● WHAT YOU ARE ASKED TO DO: For the material that follows, return exactly the lines from the one with "[309,316,718,334] [115,347,718,365] [114,378,349,397]" through the one with "[970,518,997,527] are ->", both ends included.

● AVAILABLE DATA:

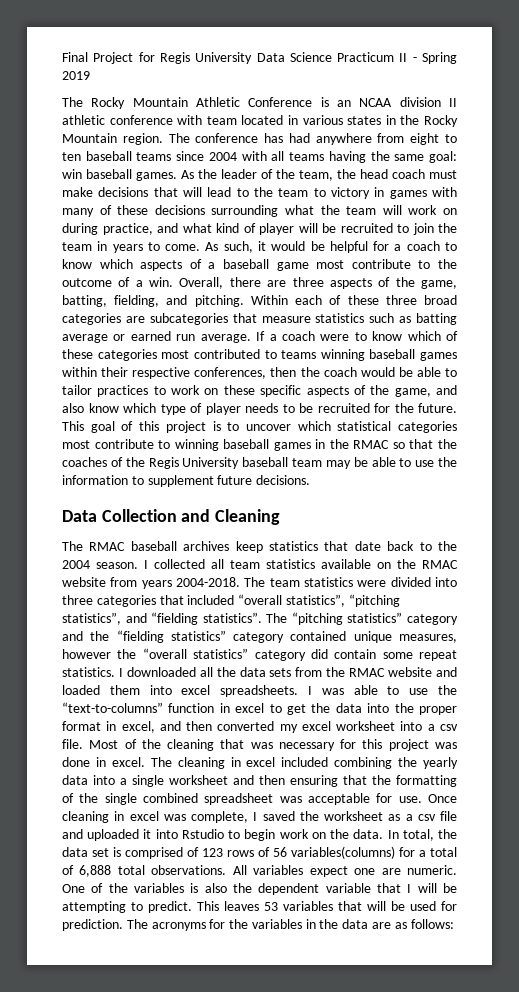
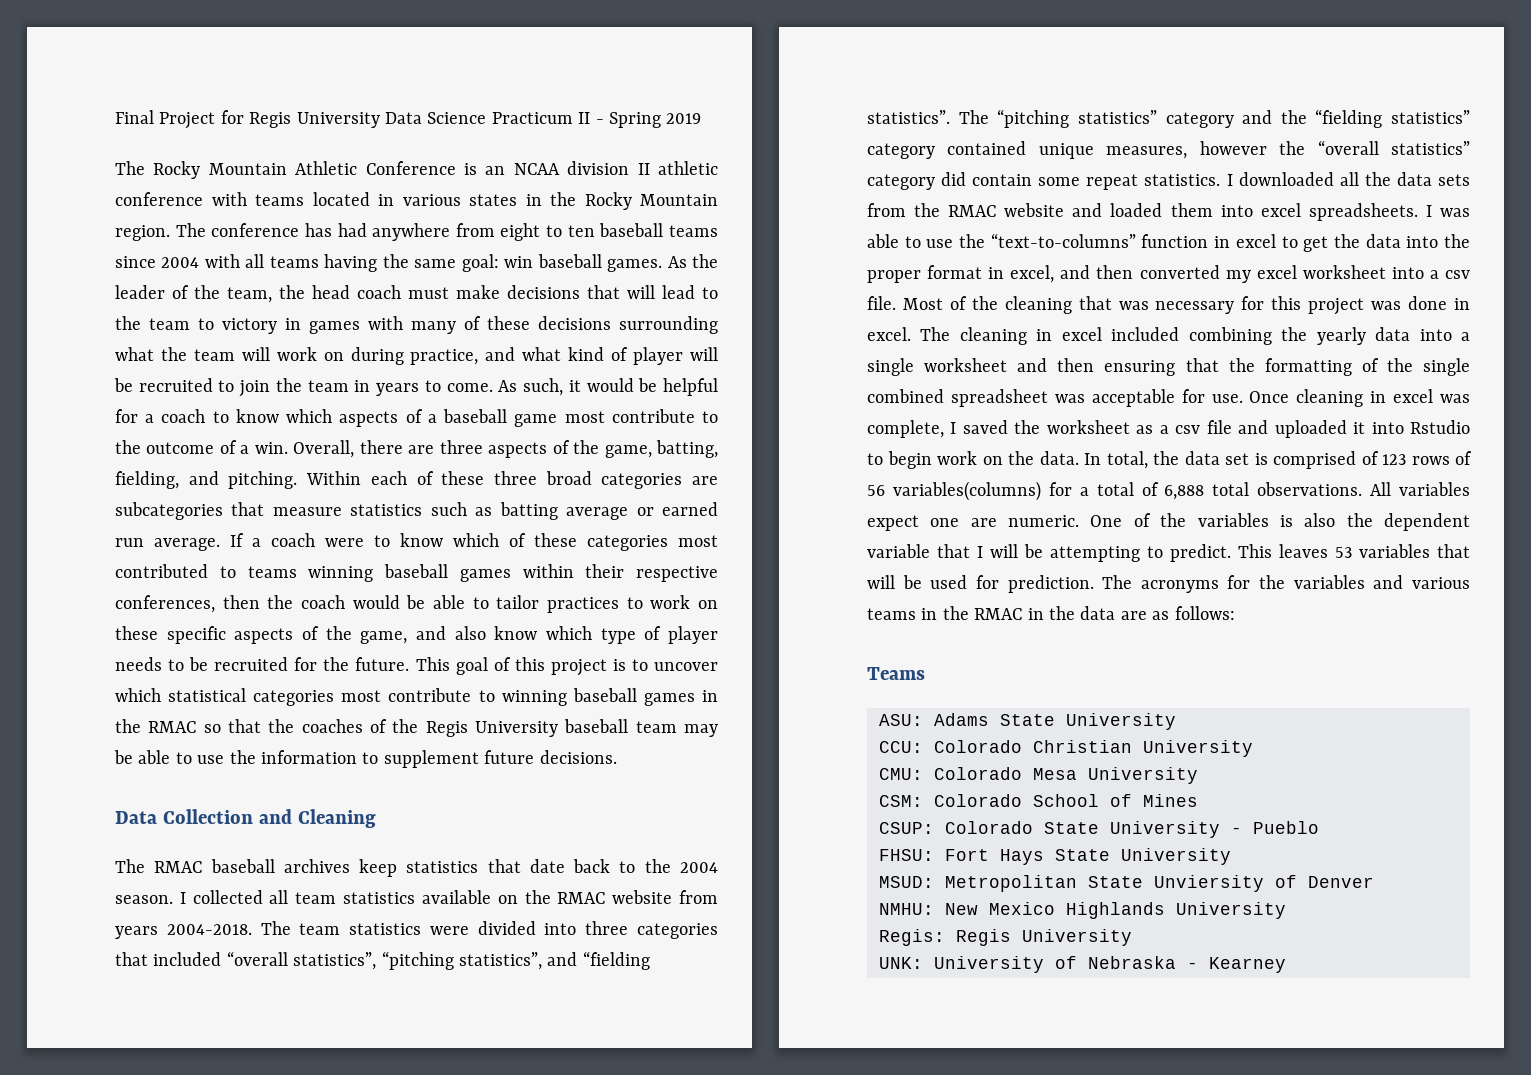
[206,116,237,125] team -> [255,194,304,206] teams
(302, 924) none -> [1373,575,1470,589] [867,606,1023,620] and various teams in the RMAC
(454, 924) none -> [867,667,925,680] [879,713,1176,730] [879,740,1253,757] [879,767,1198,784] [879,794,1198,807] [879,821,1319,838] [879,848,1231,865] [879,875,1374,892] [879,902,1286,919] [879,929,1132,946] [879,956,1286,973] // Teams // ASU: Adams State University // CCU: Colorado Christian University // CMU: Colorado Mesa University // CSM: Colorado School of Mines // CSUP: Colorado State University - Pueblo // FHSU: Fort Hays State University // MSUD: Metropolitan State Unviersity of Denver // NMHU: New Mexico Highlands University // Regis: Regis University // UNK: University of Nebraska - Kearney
==
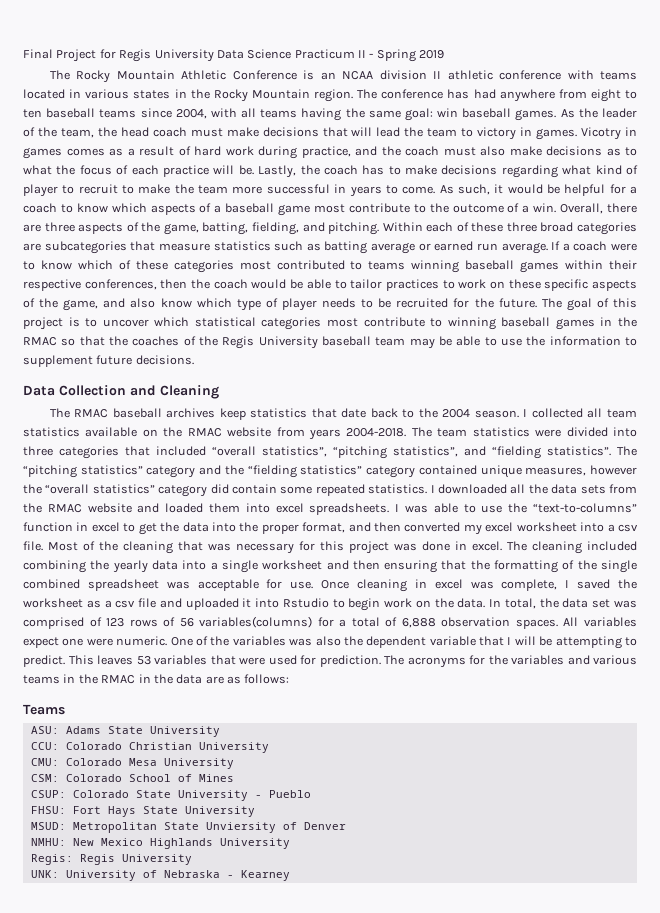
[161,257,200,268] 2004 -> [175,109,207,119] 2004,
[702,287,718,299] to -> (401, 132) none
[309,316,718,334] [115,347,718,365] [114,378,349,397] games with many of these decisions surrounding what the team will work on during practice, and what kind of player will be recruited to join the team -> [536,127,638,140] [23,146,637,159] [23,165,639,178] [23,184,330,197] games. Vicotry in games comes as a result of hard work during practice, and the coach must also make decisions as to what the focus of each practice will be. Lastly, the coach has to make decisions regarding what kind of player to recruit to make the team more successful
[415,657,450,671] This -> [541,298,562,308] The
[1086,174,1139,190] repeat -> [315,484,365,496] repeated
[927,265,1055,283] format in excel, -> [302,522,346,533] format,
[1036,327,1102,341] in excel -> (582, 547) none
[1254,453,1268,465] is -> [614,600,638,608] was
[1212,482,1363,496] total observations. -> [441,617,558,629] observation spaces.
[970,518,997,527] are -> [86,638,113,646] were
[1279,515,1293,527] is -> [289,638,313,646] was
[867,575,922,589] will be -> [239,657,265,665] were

● SOLUTION TO THE EXERCISE:
[309,316,718,334] [115,347,718,365] [114,378,349,397] games with many of these decisions surrounding what the team will work on during practice, and what kind of player will be recruited to join the team -> [536,127,638,140] [23,146,637,159] [23,165,639,178] [23,184,330,197] games. Vicotry in games comes as a result of hard work during practice, and the coach must also make decisions as to what the focus of each practice will be. Lastly, the coach has to make decisions regarding what kind of player to recruit to make the team more successful
[415,657,450,671] This -> [541,298,562,308] The
[1086,174,1139,190] repeat -> [315,484,365,496] repeated
[927,265,1055,283] format in excel, -> [302,522,346,533] format,
[1036,327,1102,341] in excel -> (582, 547) none
[1254,453,1268,465] is -> [614,600,638,608] was
[1212,482,1363,496] total observations. -> [441,617,558,629] observation spaces.
[970,518,997,527] are -> [86,638,113,646] were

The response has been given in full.